WORK ITEM: Beginning with the line below that contains "<!-- cycleway -->" and ending with the line that contains "<!-- border -->", copy every line exactly. Copy nothing else.

Data records

<<<<

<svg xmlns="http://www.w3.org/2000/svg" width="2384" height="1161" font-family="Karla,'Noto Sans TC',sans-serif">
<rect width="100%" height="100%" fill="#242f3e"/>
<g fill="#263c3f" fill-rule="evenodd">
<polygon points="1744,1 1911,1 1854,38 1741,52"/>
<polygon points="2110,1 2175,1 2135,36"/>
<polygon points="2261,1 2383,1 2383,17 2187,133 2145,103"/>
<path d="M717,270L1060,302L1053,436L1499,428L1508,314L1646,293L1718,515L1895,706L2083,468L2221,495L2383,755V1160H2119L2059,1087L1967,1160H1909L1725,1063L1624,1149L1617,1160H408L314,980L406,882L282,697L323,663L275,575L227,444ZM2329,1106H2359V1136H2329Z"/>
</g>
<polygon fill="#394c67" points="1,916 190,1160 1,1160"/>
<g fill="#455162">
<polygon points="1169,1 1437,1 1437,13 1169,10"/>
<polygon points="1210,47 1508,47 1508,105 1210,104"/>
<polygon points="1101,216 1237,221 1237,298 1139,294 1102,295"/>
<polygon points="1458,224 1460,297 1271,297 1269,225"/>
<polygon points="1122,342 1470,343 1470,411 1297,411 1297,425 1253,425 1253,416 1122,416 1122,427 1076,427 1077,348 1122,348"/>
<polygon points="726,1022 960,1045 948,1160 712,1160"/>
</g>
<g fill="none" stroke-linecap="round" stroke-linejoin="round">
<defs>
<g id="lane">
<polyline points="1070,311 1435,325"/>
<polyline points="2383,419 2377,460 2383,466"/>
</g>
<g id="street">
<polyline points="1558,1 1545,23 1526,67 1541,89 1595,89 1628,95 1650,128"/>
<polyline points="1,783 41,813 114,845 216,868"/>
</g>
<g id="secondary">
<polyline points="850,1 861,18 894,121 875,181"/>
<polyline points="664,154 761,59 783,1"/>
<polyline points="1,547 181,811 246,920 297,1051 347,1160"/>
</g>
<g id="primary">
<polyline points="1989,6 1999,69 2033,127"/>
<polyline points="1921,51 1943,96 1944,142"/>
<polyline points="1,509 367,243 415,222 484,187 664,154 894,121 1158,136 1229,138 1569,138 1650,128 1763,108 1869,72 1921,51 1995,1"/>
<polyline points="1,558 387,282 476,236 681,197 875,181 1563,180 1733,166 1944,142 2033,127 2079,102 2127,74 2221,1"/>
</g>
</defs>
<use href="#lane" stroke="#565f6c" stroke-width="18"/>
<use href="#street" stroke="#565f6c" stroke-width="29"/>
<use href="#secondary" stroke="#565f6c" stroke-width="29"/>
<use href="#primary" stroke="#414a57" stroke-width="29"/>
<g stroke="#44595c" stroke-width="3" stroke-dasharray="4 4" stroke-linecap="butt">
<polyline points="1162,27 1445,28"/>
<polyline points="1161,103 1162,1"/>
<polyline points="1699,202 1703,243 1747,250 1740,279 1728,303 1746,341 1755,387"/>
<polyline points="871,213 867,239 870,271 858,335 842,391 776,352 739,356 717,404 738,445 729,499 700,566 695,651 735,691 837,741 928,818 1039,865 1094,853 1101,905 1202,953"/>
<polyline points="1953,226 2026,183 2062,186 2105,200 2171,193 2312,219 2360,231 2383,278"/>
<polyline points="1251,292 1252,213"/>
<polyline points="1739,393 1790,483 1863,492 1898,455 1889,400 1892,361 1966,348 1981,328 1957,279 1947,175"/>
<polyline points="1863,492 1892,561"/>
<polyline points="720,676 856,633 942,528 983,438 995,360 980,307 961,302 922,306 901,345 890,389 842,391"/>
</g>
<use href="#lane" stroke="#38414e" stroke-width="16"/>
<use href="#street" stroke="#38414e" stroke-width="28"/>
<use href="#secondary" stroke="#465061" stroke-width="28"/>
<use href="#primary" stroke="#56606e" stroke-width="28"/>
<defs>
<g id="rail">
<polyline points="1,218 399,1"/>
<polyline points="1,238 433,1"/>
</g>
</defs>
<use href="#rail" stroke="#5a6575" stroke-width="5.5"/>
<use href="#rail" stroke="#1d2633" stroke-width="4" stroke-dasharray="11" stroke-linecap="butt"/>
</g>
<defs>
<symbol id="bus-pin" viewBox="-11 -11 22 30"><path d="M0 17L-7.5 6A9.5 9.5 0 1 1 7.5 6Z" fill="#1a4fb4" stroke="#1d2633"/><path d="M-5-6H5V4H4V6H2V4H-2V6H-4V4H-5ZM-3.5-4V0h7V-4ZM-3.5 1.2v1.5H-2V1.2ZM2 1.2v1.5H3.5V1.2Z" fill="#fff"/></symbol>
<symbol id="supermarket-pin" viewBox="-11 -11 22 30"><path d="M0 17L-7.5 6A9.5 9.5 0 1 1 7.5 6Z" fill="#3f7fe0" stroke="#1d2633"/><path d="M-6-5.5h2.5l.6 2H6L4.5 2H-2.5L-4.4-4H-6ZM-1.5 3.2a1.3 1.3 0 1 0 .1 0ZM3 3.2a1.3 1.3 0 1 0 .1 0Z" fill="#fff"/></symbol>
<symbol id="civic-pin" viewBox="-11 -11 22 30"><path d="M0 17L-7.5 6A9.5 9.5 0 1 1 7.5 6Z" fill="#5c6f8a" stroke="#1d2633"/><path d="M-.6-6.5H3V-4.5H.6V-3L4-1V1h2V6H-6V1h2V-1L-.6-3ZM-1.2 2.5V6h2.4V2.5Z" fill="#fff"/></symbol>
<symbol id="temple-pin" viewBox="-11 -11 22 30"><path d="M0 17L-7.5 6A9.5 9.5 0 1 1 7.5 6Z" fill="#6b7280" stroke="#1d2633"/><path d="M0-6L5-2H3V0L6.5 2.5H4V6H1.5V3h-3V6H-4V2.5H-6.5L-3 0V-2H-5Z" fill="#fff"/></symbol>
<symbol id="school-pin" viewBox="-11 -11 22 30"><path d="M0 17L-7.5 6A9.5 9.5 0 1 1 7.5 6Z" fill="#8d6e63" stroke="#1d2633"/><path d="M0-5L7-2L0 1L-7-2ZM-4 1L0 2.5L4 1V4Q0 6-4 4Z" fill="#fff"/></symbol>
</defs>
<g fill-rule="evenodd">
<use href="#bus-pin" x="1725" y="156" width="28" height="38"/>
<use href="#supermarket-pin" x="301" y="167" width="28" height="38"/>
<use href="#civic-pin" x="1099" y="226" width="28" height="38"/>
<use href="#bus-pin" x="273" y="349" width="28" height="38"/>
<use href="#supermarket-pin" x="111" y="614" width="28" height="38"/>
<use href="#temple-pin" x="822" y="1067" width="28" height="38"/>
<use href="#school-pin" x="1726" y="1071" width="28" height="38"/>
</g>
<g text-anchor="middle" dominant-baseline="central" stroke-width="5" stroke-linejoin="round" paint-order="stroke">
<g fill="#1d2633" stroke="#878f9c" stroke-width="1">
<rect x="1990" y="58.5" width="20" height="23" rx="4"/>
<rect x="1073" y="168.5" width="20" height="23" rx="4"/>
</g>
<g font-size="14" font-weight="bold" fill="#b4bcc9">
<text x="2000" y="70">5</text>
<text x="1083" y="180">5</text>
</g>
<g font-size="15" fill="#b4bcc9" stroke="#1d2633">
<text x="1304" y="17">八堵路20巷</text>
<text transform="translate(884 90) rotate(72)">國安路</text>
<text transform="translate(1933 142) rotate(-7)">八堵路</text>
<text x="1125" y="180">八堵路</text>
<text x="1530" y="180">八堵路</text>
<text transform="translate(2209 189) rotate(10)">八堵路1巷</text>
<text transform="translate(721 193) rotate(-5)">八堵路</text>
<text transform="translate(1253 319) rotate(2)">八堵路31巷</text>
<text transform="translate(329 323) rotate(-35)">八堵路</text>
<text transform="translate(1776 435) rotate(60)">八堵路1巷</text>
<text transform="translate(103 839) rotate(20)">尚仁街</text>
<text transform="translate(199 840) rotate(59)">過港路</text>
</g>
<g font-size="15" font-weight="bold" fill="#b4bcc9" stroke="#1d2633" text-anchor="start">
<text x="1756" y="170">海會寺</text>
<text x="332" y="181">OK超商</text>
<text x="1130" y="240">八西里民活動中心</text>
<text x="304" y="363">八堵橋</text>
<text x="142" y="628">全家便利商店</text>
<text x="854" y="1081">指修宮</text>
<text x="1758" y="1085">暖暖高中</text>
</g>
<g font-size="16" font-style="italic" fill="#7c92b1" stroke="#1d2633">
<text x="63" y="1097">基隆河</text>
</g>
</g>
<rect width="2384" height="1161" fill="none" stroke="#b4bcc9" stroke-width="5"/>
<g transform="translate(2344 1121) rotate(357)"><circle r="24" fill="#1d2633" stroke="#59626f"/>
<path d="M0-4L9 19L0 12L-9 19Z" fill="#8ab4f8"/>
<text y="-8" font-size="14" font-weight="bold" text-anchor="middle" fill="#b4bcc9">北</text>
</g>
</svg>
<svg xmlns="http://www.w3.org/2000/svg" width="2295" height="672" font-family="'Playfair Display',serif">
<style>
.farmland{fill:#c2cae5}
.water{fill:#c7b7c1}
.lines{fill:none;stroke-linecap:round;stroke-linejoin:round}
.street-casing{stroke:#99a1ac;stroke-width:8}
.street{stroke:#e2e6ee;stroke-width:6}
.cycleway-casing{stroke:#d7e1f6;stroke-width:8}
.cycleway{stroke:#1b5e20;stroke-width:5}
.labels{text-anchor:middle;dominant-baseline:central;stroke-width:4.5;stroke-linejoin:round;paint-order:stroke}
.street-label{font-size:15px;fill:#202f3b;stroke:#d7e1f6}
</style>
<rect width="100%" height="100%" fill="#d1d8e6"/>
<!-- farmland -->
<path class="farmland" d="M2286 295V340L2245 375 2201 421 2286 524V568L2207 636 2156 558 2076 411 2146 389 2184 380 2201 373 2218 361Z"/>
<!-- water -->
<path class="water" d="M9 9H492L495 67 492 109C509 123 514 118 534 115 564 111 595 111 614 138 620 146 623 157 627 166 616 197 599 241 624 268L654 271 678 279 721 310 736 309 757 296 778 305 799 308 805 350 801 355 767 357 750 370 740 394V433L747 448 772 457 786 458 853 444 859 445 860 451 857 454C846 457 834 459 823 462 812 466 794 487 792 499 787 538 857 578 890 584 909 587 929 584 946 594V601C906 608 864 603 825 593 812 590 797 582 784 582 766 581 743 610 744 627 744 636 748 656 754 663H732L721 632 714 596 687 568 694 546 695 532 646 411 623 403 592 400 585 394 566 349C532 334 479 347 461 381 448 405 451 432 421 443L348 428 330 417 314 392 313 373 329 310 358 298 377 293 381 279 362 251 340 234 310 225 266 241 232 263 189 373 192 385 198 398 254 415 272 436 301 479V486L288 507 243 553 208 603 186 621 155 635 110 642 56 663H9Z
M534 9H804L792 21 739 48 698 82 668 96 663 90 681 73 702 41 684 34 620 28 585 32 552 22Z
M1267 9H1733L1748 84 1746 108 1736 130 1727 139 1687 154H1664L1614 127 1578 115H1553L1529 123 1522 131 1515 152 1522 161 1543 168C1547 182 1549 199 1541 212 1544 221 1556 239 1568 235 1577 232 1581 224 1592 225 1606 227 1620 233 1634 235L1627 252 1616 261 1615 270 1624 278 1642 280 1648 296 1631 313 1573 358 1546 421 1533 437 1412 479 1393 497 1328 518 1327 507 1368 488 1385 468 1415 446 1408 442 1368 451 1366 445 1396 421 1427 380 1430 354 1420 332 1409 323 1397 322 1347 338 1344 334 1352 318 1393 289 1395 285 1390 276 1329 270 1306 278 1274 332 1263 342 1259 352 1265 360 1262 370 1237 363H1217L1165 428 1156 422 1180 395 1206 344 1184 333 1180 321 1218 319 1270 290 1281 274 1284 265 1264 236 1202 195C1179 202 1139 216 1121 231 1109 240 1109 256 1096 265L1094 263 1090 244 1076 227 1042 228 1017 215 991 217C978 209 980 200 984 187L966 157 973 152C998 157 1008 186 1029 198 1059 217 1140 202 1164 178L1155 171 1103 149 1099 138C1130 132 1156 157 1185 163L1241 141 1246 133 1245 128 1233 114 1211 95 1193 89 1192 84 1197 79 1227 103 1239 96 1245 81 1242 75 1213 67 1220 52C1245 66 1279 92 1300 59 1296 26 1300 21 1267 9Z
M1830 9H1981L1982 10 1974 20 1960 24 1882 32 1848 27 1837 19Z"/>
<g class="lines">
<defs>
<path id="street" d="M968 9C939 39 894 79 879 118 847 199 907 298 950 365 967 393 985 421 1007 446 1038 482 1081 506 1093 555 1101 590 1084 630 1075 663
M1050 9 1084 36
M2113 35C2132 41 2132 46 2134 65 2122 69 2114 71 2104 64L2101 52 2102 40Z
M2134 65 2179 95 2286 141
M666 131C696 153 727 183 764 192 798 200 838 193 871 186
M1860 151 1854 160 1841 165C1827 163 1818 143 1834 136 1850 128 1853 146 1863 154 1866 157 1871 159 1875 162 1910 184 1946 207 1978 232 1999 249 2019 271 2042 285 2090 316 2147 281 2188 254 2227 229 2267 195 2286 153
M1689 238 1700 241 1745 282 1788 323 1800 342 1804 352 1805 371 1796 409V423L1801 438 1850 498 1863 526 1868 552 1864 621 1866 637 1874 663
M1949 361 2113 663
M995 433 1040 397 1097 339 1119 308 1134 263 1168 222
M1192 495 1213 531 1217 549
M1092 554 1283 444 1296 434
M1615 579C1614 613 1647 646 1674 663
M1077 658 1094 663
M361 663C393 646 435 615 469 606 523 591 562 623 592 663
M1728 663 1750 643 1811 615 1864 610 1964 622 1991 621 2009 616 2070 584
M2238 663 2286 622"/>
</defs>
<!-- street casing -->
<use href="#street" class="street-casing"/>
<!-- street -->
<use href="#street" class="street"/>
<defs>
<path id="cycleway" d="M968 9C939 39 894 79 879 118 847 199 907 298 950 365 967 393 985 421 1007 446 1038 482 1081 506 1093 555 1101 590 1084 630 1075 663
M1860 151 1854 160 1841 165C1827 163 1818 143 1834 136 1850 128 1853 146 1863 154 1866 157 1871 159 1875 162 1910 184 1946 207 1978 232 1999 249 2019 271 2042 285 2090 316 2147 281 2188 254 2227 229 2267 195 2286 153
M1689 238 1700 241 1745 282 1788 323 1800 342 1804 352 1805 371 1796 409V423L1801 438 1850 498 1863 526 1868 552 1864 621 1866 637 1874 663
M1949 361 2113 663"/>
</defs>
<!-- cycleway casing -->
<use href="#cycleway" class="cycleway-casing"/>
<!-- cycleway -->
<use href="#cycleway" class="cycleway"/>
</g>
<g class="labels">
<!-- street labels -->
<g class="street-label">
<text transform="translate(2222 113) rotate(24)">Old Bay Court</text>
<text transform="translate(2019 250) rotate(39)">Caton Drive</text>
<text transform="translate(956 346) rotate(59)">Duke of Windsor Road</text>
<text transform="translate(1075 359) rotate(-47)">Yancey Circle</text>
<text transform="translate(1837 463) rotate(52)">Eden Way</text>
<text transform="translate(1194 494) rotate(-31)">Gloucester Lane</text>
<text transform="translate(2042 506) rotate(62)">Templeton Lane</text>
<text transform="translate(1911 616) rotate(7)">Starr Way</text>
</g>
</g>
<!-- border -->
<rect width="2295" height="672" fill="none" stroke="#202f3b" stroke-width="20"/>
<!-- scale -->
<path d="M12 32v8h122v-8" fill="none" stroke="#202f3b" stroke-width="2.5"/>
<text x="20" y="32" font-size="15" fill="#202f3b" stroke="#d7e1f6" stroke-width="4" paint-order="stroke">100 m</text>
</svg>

>>>>

RESPONSE TO THE TASK:
<!-- cycleway -->
<use href="#cycleway" class="cycleway"/>
</g>
<g class="labels">
<!-- street labels -->
<g class="street-label">
<text transform="translate(2222 113) rotate(24)">Old Bay Court</text>
<text transform="translate(2019 250) rotate(39)">Caton Drive</text>
<text transform="translate(956 346) rotate(59)">Duke of Windsor Road</text>
<text transform="translate(1075 359) rotate(-47)">Yancey Circle</text>
<text transform="translate(1837 463) rotate(52)">Eden Way</text>
<text transform="translate(1194 494) rotate(-31)">Gloucester Lane</text>
<text transform="translate(2042 506) rotate(62)">Templeton Lane</text>
<text transform="translate(1911 616) rotate(7)">Starr Way</text>
</g>
</g>
<!-- border -->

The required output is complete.